Samuel Alito didn’t violate ethics standards, Supreme Court counsel says


The Supreme Court’s legal counsel said there is no evidence that Justice Samuel Alito violated ethical standards, according to a letter Monday in response to questions from congressional Democrats about allegations that Alito revealed the outcome of a 2014 decision before it was released.

“There is no indication that Justice Alito’s actions violated ethical standards,” wrote Ethan Torrey, legal counsel for the Supreme Court. “Relevant rules balance preventing gifts that might undermine public confidence in the judiciary and allowing judges to maintain normal personal friendships.”

The senior congressional Democrats who had asked Chief Justice John Roberts for information about the justices’ knowledge of an alleged influence campaign targeting the court made it clear on Tuesday that they were not satisfied with Torrey’s response.

Torrey pushed back at claims made by an evangelical pastor, the Rev. Rob Schenck, published in The New York Times earlier this month. The story claimed there had been an earlier Supreme Court break in a landmark religious freedom case years before last term’s leak of a draft of the Dobbs decision that overturned Roe v. Wade.

“Justice Alito has said that neither he nor Mrs. Alito” told Gayle Wright, a visitor to his home years ago, “about the decision in the Hobby Lobby case or about the authorship of the opinion of the court,” Torrey wrote.

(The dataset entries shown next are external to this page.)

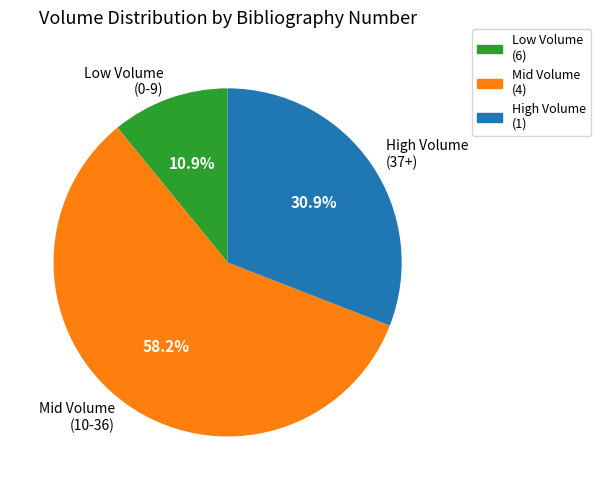

Count the number of slices in the pie.

3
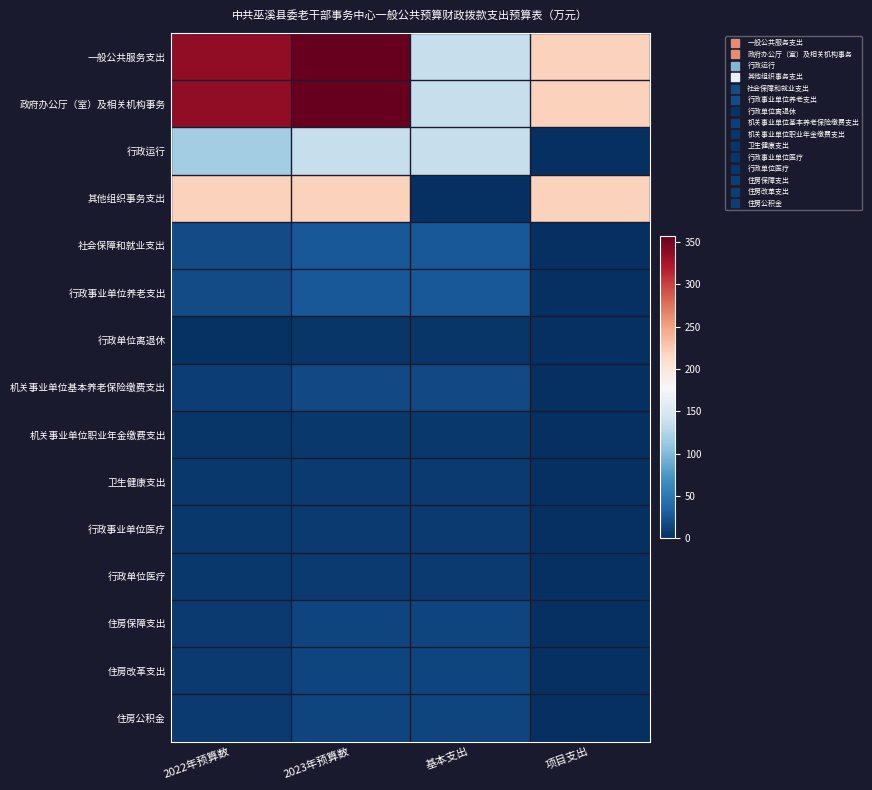

Reading left to right, extract all data points from this chart.

一般公共服务支出: 2022年预算数=337.1	2023年预算数=357.3	基本支出=137.3	项目支出=220.0
政府办公厅（室）及相关机构事务: 2022年预算数=337.1	2023年预算数=357.3	基本支出=137.3	项目支出=220.0
行政运行: 2022年预算数=117.1	2023年预算数=137.3	基本支出=137.3	项目支出=0.0
其他组织事务支出: 2022年预算数=220.0	2023年预算数=220.0	基本支出=0.0	项目支出=220.0
社会保障和就业支出: 2022年预算数=18.6	2023年预算数=27.3	基本支出=27.3	项目支出=0.0
行政事业单位养老支出: 2022年预算数=18.6	2023年预算数=27.3	基本支出=27.3	项目支出=0.0
行政单位离退休: 2022年预算数=2.4	2023年预算数=4.8	基本支出=4.8	项目支出=0.0
机关事业单位基本养老保险缴费支出: 2022年预算数=10.8	2023年预算数=16.8	基本支出=16.8	项目支出=0.0
机关事业单位职业年金缴费支出: 2022年预算数=5.4	2023年预算数=5.7	基本支出=5.7	项目支出=0.0
卫生健康支出: 2022年预算数=6.4	2023年预算数=7.1	基本支出=7.1	项目支出=0.0
行政事业单位医疗: 2022年预算数=6.4	2023年预算数=7.1	基本支出=7.1	项目支出=0.0
行政单位医疗: 2022年预算数=6.4	2023年预算数=7.1	基本支出=7.1	项目支出=0.0
住房保障支出: 2022年预算数=8.1	2023年预算数=14.0	基本支出=14.0	项目支出=0.0
住房改革支出: 2022年预算数=8.1	2023年预算数=14.0	基本支出=14.0	项目支出=0.0
住房公积金: 2022年预算数=8.1	2023年预算数=14.0	基本支出=14.0	项目支出=0.0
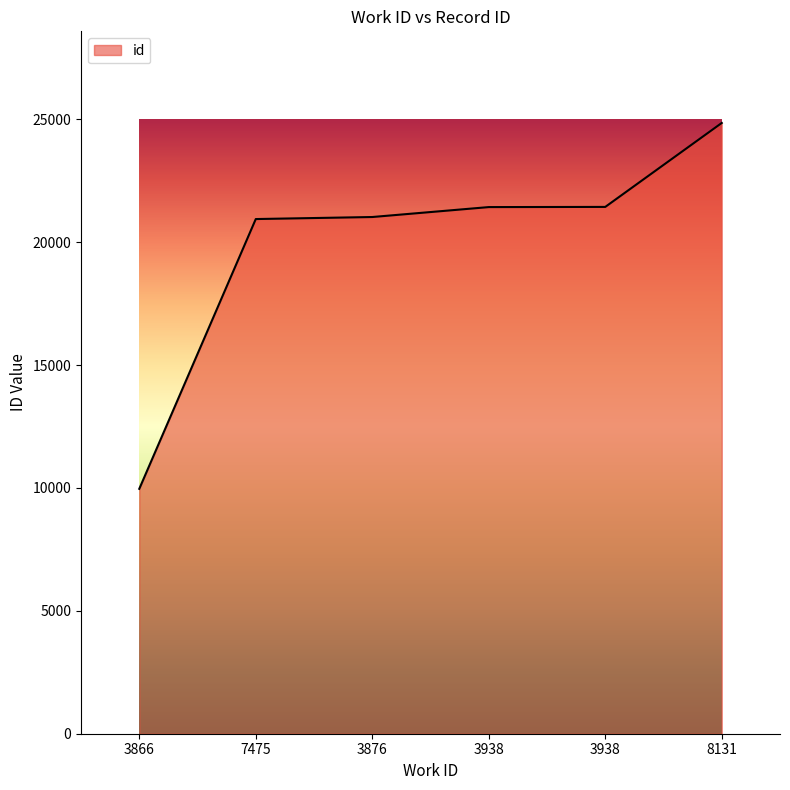

Where does the data first go above 21432?

3938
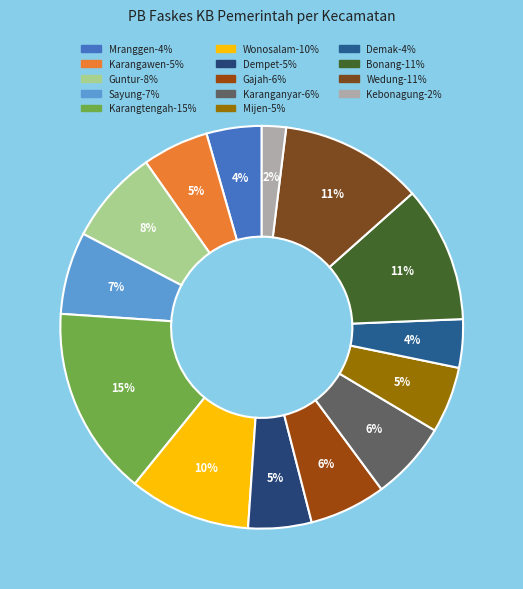

What percentage is the Kebonagung slice, to the nearest percent?

2%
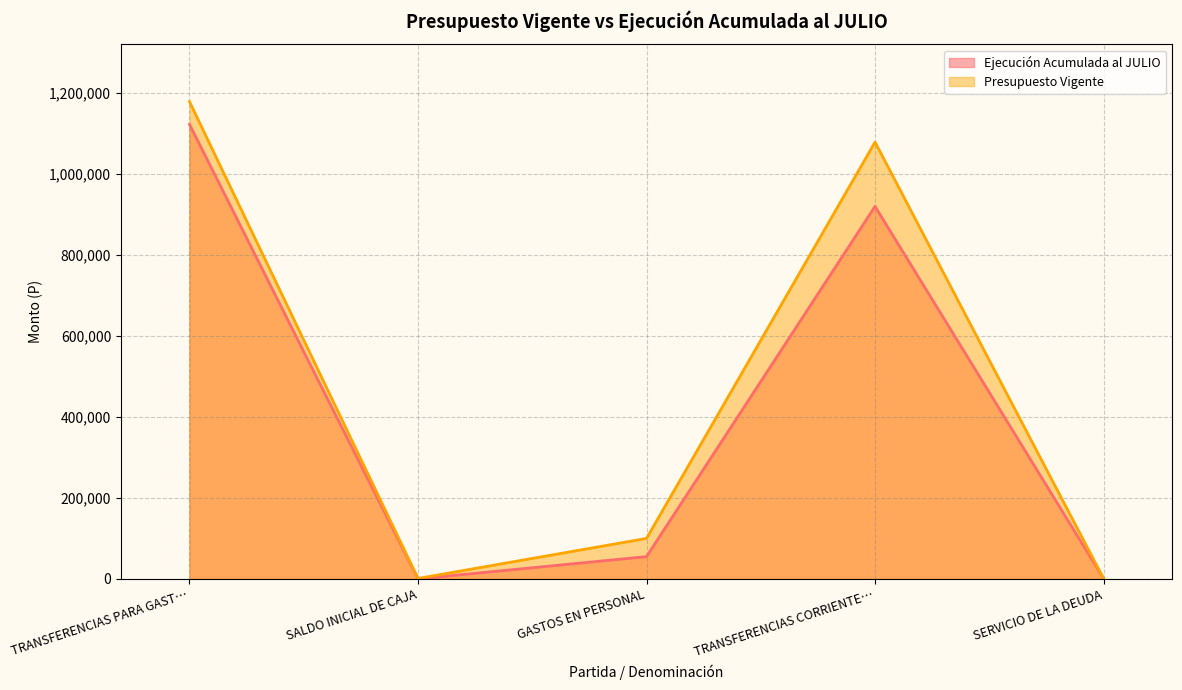

The value of Presupuesto Vigente at TRANSFERENCIAS PARA GAST… is 1178398. True or false?

True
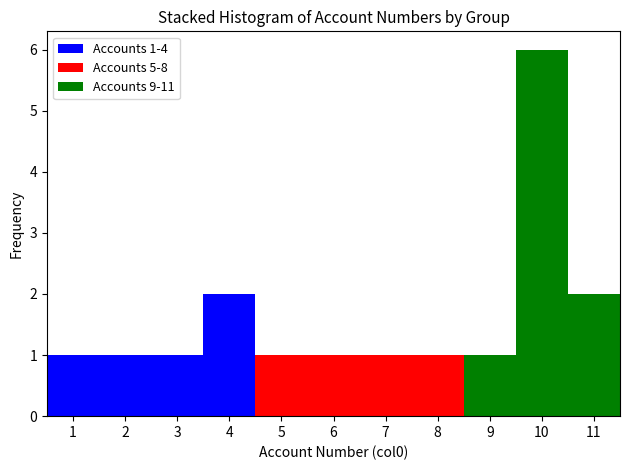

Which range on the x-axis has the tallest stacked bar (by total height)?

9.5 to 10.5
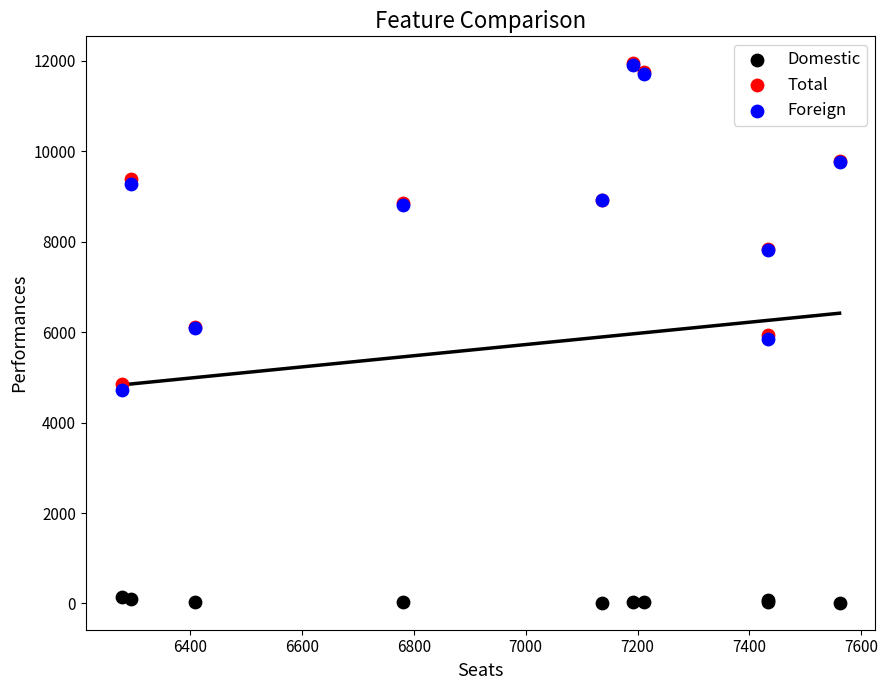

What are all the series names shown in the legend?

Domestic, Total, Foreign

Torrey also said Alito and his wife became acquainted with Wright and her now-deceased husband through their support of the Supreme Court Historical Society, and “they had a casual and purely social relationship.”

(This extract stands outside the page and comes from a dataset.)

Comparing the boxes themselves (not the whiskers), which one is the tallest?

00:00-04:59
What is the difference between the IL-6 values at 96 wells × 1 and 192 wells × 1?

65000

“The court never found any effort on Wright’s part to obtain confidential information or influence anything he did in either an official or private capacity,” Torrey wrote.

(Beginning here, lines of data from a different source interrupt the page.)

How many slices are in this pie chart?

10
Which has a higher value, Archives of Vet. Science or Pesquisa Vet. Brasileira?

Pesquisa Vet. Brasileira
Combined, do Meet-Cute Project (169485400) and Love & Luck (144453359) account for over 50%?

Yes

Wright previously denied Schenk’s claims in an interview with CNN.

The letter was in response to questions from Democratic Sen. Sheldon Whitehouse and Rep. Henry Johnson reached out to Torrey and Roberts for answers last week after the Times story ran.

The congressmen had asked Roberts to “assist our investigation” of the charges, warning that the new allegations suggest “that the orchestrators of this judicial lobbying campaign may have used their access to certain judgments to secure confidential information about pending cases that only deepens our concerns. about the lack of adequate ethical and legal safeguards at the court.”

On Tuesday, Whitehouse and Johnson said Torrey’s response “repeated Justice Alito’s denials but didn’t really answer any of our questions.”

Democrats — who chair Senate and House subcommittees overseeing the federal judiciary, respectively — bemoaned the court’s lack of ethical procedures and transparency.

“These many errors of due process are peculiar, coming from the highest court in the land,” they said. “Procedure is the bone structure of justice.”

This story has been updated with additional details.